## [YOUR OBJECTIVE]
In the records below, find the line that contains "ppening before the", then write out that line and each one after it exactly, up to and including the last.

## [DATASET ENTRIES]
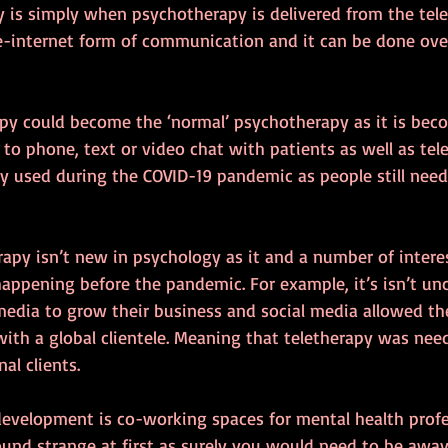
py is simply when psychotherapy is delivered from the tel
e-internet form of communication and it can be done over
apy could become the ‘normal’ psychotherapy as it is beco
 to phone, text or video chat with patients as well as tele
y used during the COVID-19 pandemic as people still need
erapy isn’t new in psychology as it and a number of intere
ppening before the pandemic. For example, it’s isn’t u
media to grow their business and social media allowed the
ith a global clientele. Meaning that teletherapy was need
al clients.
development is co-working spaces for mental health profe
ound strange at first as surely you would need to be away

## [ANSWER TO THE EXERCISE]
ppening before the pandemic. For example, it’s isn’t u
media to grow their business and social media allowed the
ith a global clientele. Meaning that teletherapy was need
al clients.
development is co-working spaces for mental health profe
ound strange at first as surely you would need to be away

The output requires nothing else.